Изменить размер шрифта - +

 

Китаец мотнул головой, Райнер стал объяснять ему порядки Дома; китаец опять мотнул головою.

 

– Это Фо; это значит, они принадлежат к религии Фо, – говорил он Райнеру тоном глубочайшего убеждения.

 

– Что он говорит? – беспрестанно осведомлялась Бертольди.

 

Райнер перевел ей это замечание.

 

– Странно! Он глуп, верно, – произнесла Бертольди.

 

– Вы ему разъясните, что это не все мы здесь, что у нас есть свои люди и в других местах.

 

– Да, это как Фо, – говорил китаец, выслушав объяснения Райнера. – Фо все живут в кумирнях, и их поклонники тоже приходят. Они вместе работают: это я знаю. Это у всех Фо.

 

– Вы расскажите, что мы это разовьем, что у нас будут и удобства. Вот цветы уже у нас.

 

– Вот этот человек сюда цветы принес, – говорил Райнер китайцу.

 

– Да, это всё как у Фо; Фо всегда вместе живут и цветы приносят.

 

– Что за пошляк! – отозвалась Бертольди, допытавшись у Райнера, о чем говорит китаец.

 

Между тем собрались граждане. Собрание было больше прежнего. Явилось несколько новых граждан и одна новая гражданка Чулкова, которая говорила, что она не намерена себе ни в чем отказывать; что она раз встретила в Летнем саду человека, который ей понравился, и прямо сказала ему:

 

– Не хотите ли быть со мною знакомым?

 

– Это так и следовало, – сказал ей тихонько Белоярцев.

 

Чтение отчета за вторые три декады началось в девять часов вечера и шло довольно беспорядочно.

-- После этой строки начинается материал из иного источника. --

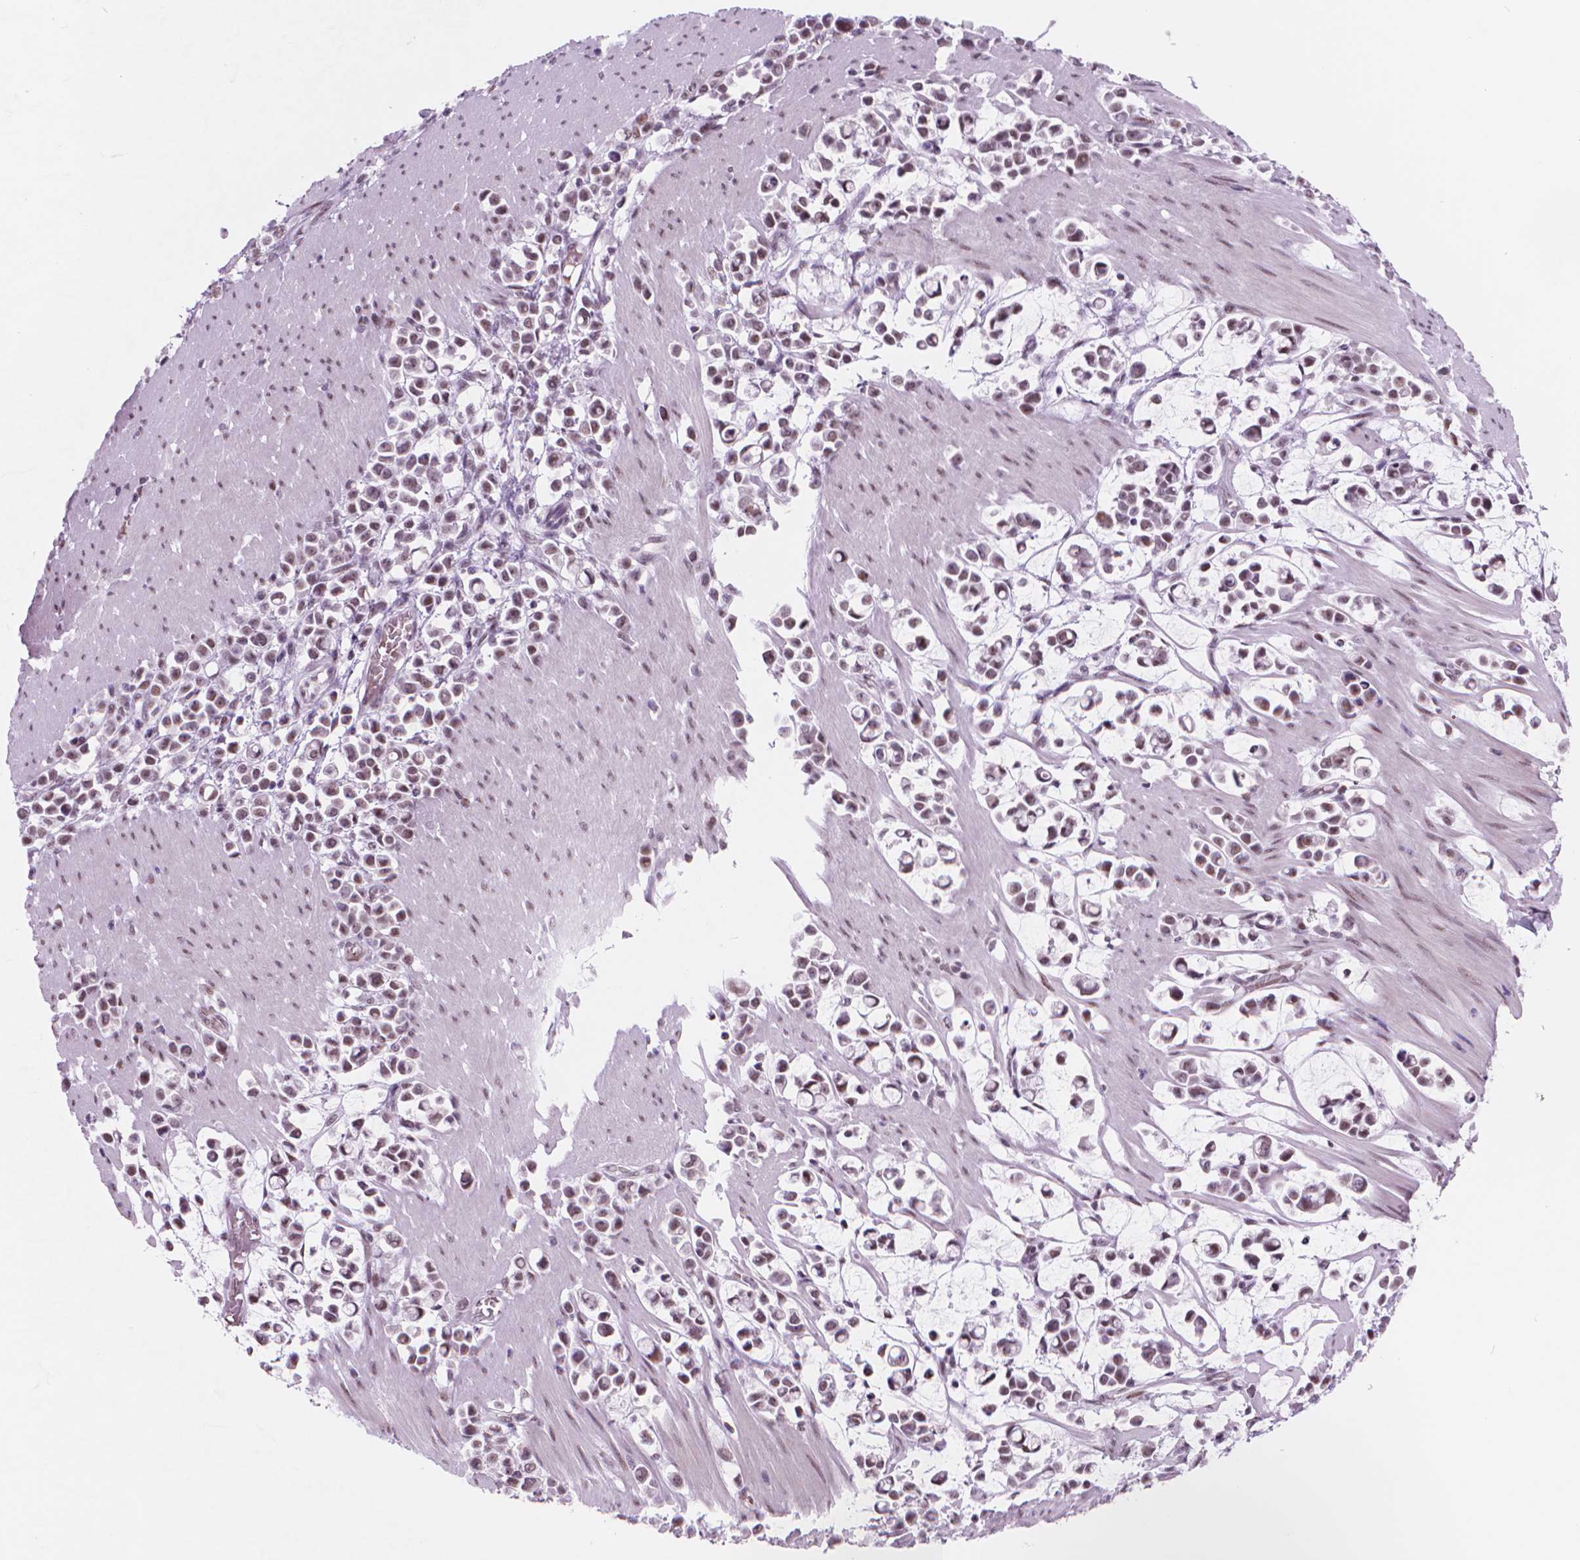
{"staining": {"intensity": "moderate", "quantity": ">75%", "location": "nuclear"}, "tissue": "stomach cancer", "cell_type": "Tumor cells", "image_type": "cancer", "snomed": [{"axis": "morphology", "description": "Adenocarcinoma, NOS"}, {"axis": "topography", "description": "Stomach"}], "caption": "The histopathology image exhibits immunohistochemical staining of stomach cancer (adenocarcinoma). There is moderate nuclear expression is appreciated in about >75% of tumor cells. The protein of interest is stained brown, and the nuclei are stained in blue (DAB IHC with brightfield microscopy, high magnification).", "gene": "POLR3D", "patient": {"sex": "male", "age": 82}}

Прихожие граждане развлекались разговорами и плохо слушали отчет Дома. Резюме отчета было то же, что и в первый раз: расходов приходилось по двадцати семи рублей на человека; уплатили свои деньги Белоярцев, Прорвич, Лиза и Каверина. Прочие хотя и имели кое-какой заработок, но должны были употребить его на покрытие других нужд своих и в уплату ничего представить не могли. – Белоярцев утешался и снова повторял об ожидаемых сбережениях и об удобствах, которые с помощию их станут возможны для ассоциации. Многие, однако, чуяли, что это вздор и что никаких сбережений не будет.

 

Заседание кончилось довольно рано и довольно скучно. Гости стали расходиться в одиннадцатом часу, торопясь каждый уйти к своему дому. Китаец встал и захлопал глазами.

 

– Это когда же начнется? – спросил он тихонько Райнера.

 

– Что такое когда начнется?

 

– Театр.

 

– Театр! Какой театр?

 

– Разве не будет театра?

 

Райнер встал и потащил с собою своего азиатского друга, ожидавшего все время театрального представления.

 

Представление началось вскоре, но без посторонних зрителей.

 

– Сколько стоят эти цветы? – спросила Лиза Белоярцева, когда он возвратился, проводив до передней последнего гостя.

 

– Что-то около шестнадцати рублей, Лизавета Егоровна.

 

– Как же вы смели опять позволить себе такое самоволие! Зачем вы купили эти цветы?

 

– Господи боже мой! сколько вы времени видите здесь эти цветы, и вдруг такой букет, – отвечал обиженным тоном Белоярцев.

 

– Я вас спрашиваю, как вы смели их купить на общественный счет?

 

– Да отчего же вы ничего не говорили прежде? Ведь это, Лизавета Егоровна, странно: так жить нельзя.